I complain about the same thing I complain always about when it comes to AF: communication.
According to Benedetto CEO of FF it took them 3 whole months before the liquidity provision was approved and they apparently didn’t think about just communicating this and allow open discussions and being transparent about the how much and why this would be beneficial. It wouldn’t cost them anything to just say they got approached because of liquidity issues and they think because of the following reasons… they Instead keep it secret and make deals behind closed doors and announce it after they supplied liquidity and their liquidity is already stuck.
It’s about economics here and not about emotions: they are hurting the open market on Algorand and short term thinking of “more liquidity is better regardless on how this is achieved” will hurt us in the long term if we don’t discuss this today
Politics have taken people off track on the main topic of discussion. The purpose here is not to debate or complain about Algorand Foundation communication. The purpose here is not how to figure out the best strategy to deploy liquidity. The purpose here is to answer a very simple question that the measure is asking:
Should the Algorand Foundation continue to provide liquidity to DeFi protocols to enhance the operation of the DeFi ecosystem?
Understanding that liquidity is the lifeblood of DeFi, then the answer is a no-brainer YES.
The next step is to discuss and brainstorm ideas on how to deploy liquidity to maximize ROI and ecosystem growth.
For Prismatic, I was referring to the funding aspect, which I mentioned as well, not liquidity.
Yeah I guess you are right as well. I have used Humble and Algofi. Not bad at all.

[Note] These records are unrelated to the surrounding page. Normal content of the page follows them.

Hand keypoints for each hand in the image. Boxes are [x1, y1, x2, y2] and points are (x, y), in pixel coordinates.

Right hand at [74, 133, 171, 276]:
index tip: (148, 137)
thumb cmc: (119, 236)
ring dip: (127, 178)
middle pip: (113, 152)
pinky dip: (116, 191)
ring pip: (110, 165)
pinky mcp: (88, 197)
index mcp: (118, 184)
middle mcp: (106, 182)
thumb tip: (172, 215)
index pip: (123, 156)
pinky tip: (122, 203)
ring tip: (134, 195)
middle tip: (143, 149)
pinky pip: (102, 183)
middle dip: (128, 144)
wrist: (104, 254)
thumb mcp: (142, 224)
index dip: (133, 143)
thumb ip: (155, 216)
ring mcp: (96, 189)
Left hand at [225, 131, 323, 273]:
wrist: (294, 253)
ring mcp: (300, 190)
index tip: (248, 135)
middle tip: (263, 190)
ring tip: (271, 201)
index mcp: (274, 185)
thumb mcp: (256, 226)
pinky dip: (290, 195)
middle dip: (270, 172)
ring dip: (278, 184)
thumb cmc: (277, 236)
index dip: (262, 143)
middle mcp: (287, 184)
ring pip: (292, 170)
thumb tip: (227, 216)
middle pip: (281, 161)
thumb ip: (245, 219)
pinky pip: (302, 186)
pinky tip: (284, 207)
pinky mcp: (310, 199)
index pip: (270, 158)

I guess I would go back to what @BunsanMuchi wrote as he summarized it quite nicely :
“I’m saying:
-Either create a clear path for projects to apply for liquidity boosts and the requirements they need to fulfill to get it…”

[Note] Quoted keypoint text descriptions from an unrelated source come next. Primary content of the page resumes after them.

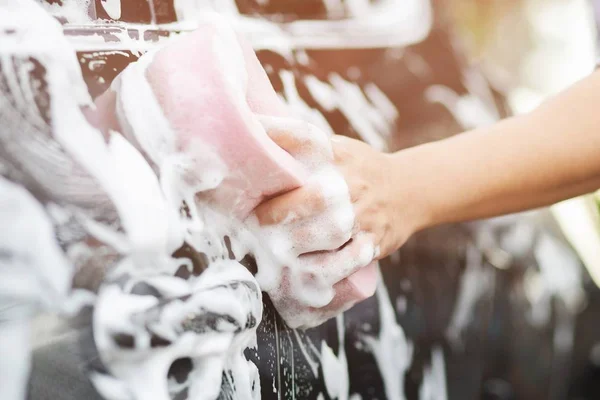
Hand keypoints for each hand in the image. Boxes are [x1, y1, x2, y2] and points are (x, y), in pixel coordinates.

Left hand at [249, 117, 417, 327]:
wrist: (409, 190)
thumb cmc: (359, 169)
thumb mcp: (337, 149)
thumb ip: (302, 148)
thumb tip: (252, 138)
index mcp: (337, 154)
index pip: (303, 137)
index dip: (273, 137)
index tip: (248, 150)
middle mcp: (350, 181)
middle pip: (310, 198)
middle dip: (275, 213)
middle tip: (254, 222)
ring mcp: (364, 214)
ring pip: (325, 234)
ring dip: (293, 245)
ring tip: (271, 248)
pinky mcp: (373, 242)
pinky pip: (344, 262)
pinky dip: (321, 269)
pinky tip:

I guess it’s safe to say that there are some projects which bred alongside during the development of the Algorand Blockchain (i’m not certain but I would assume so). Like the creators of “Algorands Official Wallet”, which is now Pera Wallet, have also assisted in the creation of Tinyman etc. Hence, logically and automatically these inhouse bred projects over time would be given priority as they have a proven track record and something to show for. I have to say, they have done an excellent job in delivering.
We have to come to terms with this fact.
Not to say that Humble or Algofi etc don’t deliver, I myself use both of them dapps and they work pretty well in their own manner. I guess for new developers, I would agree with @BunsanMuchi and you as we definitely need to attract more devs into this ecosystem. But projects should not compare with other projects.
I dont agree. For example algoexplorer is shuting down APIs, probably algoexplorer explorer will be turned off within next month. I tried to contact them to take it over without any response.
We should not consider it as a fact that algorand brewed projects are the best and that they deliver.
The pera is very strongly boosted by the foundation as they have metrics on the events in the count of new downloads of pera wallet. Pera wallet does not even support multisig…
I think Pera will or should implement multisig soon. I personally fee the wallet works really well. Tinyman also works really well. Swapping tokens on Pera directly is amazing without needing to access Tinyman directly.
Regarding Algoexplorer shutting down - this is a huge surprise indeed. It’s pretty weird to be honest… I hope the foundation will come out and speak about it more and let us know what will replace it or why someone else like you can’t take over it so it continues to operate.
Algoexplorer - Very, very weird situation indeed. @Adri can you give the community some concrete reasons as to what is going on with Algoexplorer? What will replace it? This is terrible for the Algorand ecosystem.
You build a project, operate it, users get use to it, then you shut it down lol Come on, the @Algorandnode-mod@Algorand-support@algorandfoundation can do much better.
Algoscan.app is not open source as well… Right? Even DappFlow was open source and current development probably done by the foundation (because they link it to algokit) is closed source… @JohnWoods May I suggest that it is the CTO decision to make all core infrastructure open source?
Assuming the Algorand Foundation can only provide liquidity in ALGO, people will continue to complain about liquidity, because that’s not the liquidity we need. We are severly lacking in liquidity for the most traded pairs in DeFi globally, e.g. BTC, ETH, USDC, USDT, etc. This means there’s little to no incentive for people and cross-chain arbitrage bots to bridge over to Algorand → no volume → no money to be made → no liquidity.
Can’t really answer this question without knowing the how. I’d say yes as long as the provision is based on merits and equal opportunity rather than your relationship with the Algorand Foundation.
I have the feeling that those who are complaining want to carry water in their own mill. AF explained that other projects may receive the liquidity provision and hopefully follow the criteria I mentioned:
Security (How many audits to date? Is the smart contract upgradable? Other security concerns?)
Does it add value to the ecosystem
I second your " the more liquidity the better"
I would tend to agree with many of the comments already voiced - that a “pilot” of such a large number of algo without a vote beforehand seems a bit disingenuous. I like the idea of the Foundation supporting the ecosystem, but perhaps those things need to be voted on earlier. Maybe there should be measures like this that are not part of the general vote every quarter but are are “special” votes for Govs only in between reg sessions - if needed.